Science During Crisis: Best Practices, Research Needs, and Policy Priorities

Policy Recommendations to Improve Science During Crisis

Back to table of contents
Authors
Rita Rossi Colwell and Gary E. Machlis
Project
The Public Face of Science

Changes in current federal, state, and local policies are needed to improve science during crisis. These changes will advance the conduct of science, access to and use of scientific data, and the role of science in decision-making, as well as improve crisis response and recovery. In addition to federal, state, and local government policies, improvements are needed in policies governing academic institutions, communities of practice, nongovernmental organizations, and private industry.

State governments should create a Chief Science Officer position to facilitate science during crisis.
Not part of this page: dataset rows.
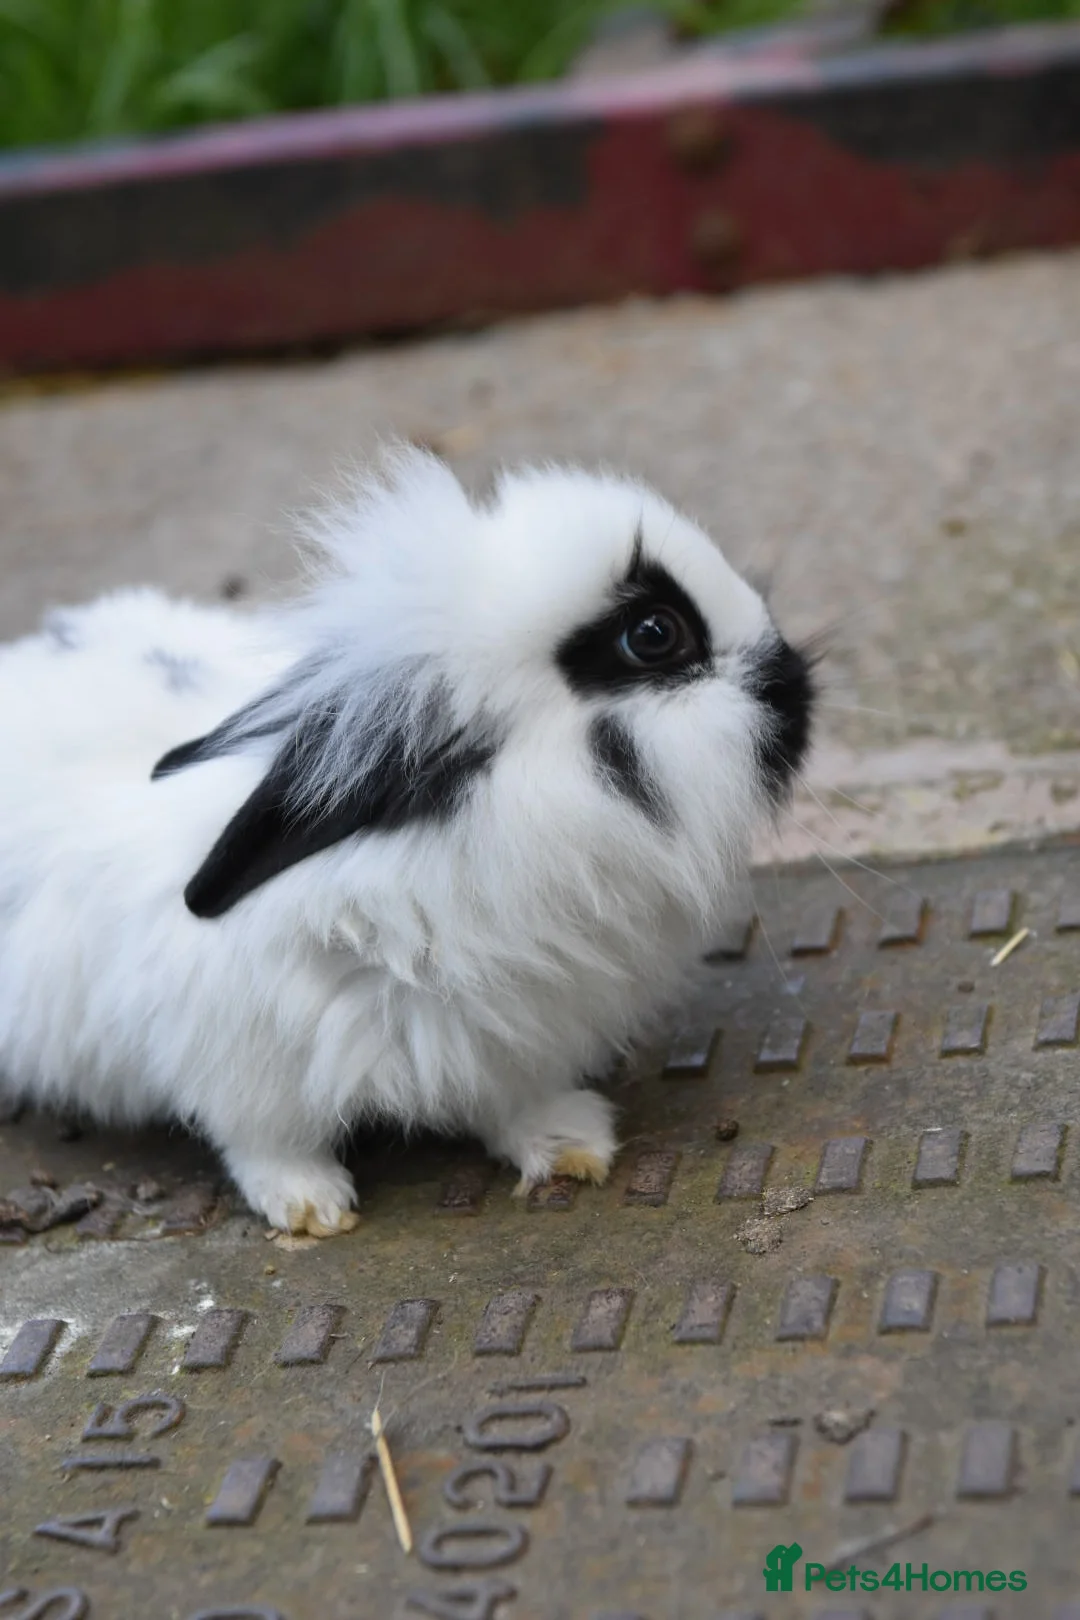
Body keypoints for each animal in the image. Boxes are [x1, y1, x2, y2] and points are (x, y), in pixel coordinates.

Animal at [0, 447, 814, 1237]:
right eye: (653, 635)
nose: (798, 685)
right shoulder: (240, 1053)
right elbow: (267, 1141)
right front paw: (311, 1206)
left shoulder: (511, 1030)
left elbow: (515, 1097)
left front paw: (572, 1144)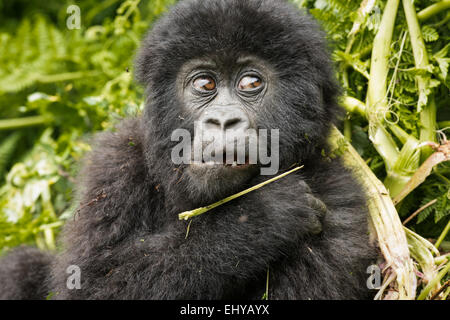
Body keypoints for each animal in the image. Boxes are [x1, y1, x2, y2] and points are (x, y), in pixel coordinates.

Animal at [0, 0, 376, 300]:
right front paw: (259, 217)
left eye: (251, 82)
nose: (222, 121)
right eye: (205, 84)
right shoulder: (117, 160)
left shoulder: (337, 197)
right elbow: (91, 284)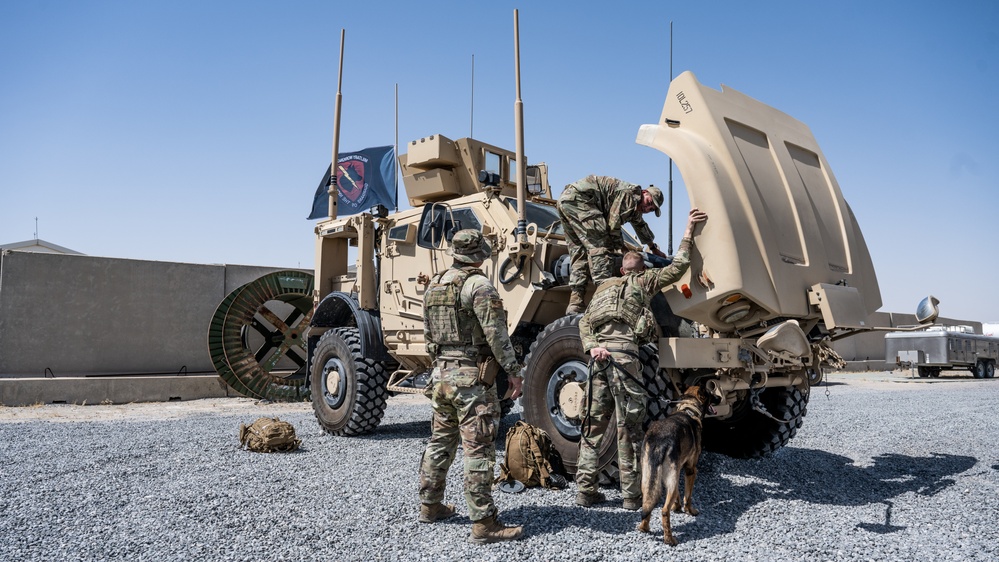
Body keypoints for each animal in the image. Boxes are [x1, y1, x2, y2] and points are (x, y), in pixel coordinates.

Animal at [640, 382, 720, 544]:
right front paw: (690, 511)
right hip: (669, 478)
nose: (720, 398)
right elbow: (687, 496)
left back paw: (644, 527)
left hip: (649, 478)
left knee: (647, 503)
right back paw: (669, 539)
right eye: (711, 394)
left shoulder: (678, 471)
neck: (688, 408)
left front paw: (676, 508)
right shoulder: (691, 470)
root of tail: (659, 442)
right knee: (664, 511)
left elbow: (678, 495)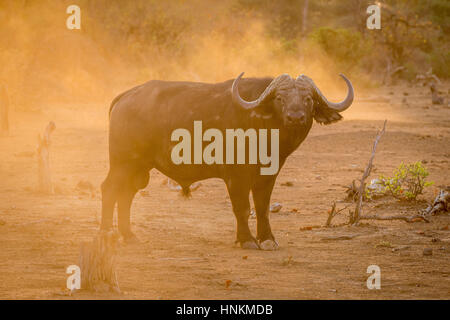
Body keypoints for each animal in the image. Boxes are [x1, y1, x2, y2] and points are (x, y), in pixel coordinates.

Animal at [102, 72, 356, 250]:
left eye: (308, 99)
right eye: (280, 98)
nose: (295, 117)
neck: (263, 129)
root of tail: (125, 96)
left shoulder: (269, 175)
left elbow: (262, 207)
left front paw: (267, 239)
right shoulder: (236, 176)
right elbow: (242, 208)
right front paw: (246, 240)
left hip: (138, 168)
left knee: (127, 194)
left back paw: (129, 236)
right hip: (122, 163)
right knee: (109, 189)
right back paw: (106, 233)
Gaps or lack of understanding between different professional cultures can lead to a mismatch between scientific activity, emergency response, and on-the-ground needs. It can also lead to a lack of institutional support for science during crisis at a state, regional, and local level. Creating a Chief Science Officer position within state government would reduce confusion and facilitate effective conduct and application of science during crisis. The Chief Science Officer would serve as a critical liaison between state and local government offices, emergency responders, and the scientific community.

Hurricane model
A forecaster at the National Oceanic and Atmospheric Administration Central Pacific Hurricane Center inputs weather data into a computer program to predict a hurricane's trajectory. Photo by Jessica Kendziorek, August 10, 2014.

FEMA should refine language referencing the Science and Technology Advisor position outlined in the 2017 National Incident Management System (NIMS) revision, as well as associated supplemental guidance and tools. Given that NIMS defines standard command and management structures for use nationwide by the entire FEMA and disaster-response community, the integration of science into this national doctrine is essential. The inclusion of the Science and Technology Advisor role supports effective delivery and application of science during crisis response operations: to inform decision-making, enhance safety, integrate wider scientific community input, and improve the collection and application of scientific data. The responsibilities of the Science and Technology Advisor should include facilitating site access for properly equipped and trained scientists, setting standards for data collection, and acting as a liaison between the scientific community and incident command.

Publishers of scientific journals and books should develop and implement policies that improve accessibility of scientific information during a crisis. During a crisis, access to up-to-date research is critical for the scientific community to identify gaps that need immediate attention and to find scientific solutions to pressing problems. Further, the rapid dissemination of data collected during a crisis but prior to publication is often critical for decision-making and to avoid unnecessary duplication of effort. Publishers should adopt a policy of providing free, publicly available, full-text access to journals, e-books, and databases with relevant information during and immediately following major crises. Recent advances within the biomedical community provide a potential model.

The scientific community should develop a code of conduct that addresses ethical and professional practices to which scientists engaged in science during crisis would adhere. A science during crisis code of conduct would describe scientists’ distinct ethical responsibilities during a major crisis. The code of conduct should favor altruism over competition in scientific research and should recognize the primacy and rights of the communities and sovereign tribes immediately affected by the crisis. The code of conduct would recognize that science during crisis operates differently than science during noncrisis times, and should be developed and agreed upon by the burgeoning science during crisis community of practice.

U.S. Centers for Disease Control and Prevention
Health workers test samples for the presence of infectious viral particles. U.S. Centers for Disease Control and Prevention.

Federal agencies and academic institutions should ease and/or expedite administrative restrictions on collaboration, information sharing, and data collection to enable more effective science during crisis. Administrative restrictions such as the Federal Advisory Committee Act (FACA) and Paperwork Reduction Act (PRA) can serve as barriers to efficient conduct of science during crisis at a federal level: the FACA can prevent rapid access to needed expertise and advice, and the PRA can slow the rapid collection of critical human subject data. In addition, the sometimes lengthy (weeks- or months-long) process of Institution Review Board (IRB) approval does not always align with the compressed timelines typical of rapidly unfolding crises.16 Reform of these policies that provide limited exemptions for science during crisis, while protecting the public’s “right to know” and preventing unnecessary intrusions of privacy, can improve the conduct of science during crisis. Because federal agencies have varying FACA guidelines and policies, pilot reforms in selected and critically important agencies (such as FEMA, NOAA, and others) can create realistic opportunities for progress.

Endnotes

  • 16Recently, the NIH has made progress toward improving efficiency in the IRB process by introducing a single IRB for multisite research; additional policies are needed to expedite IRB approvals for scientists supported by, conducted by, or regulated by different federal agencies.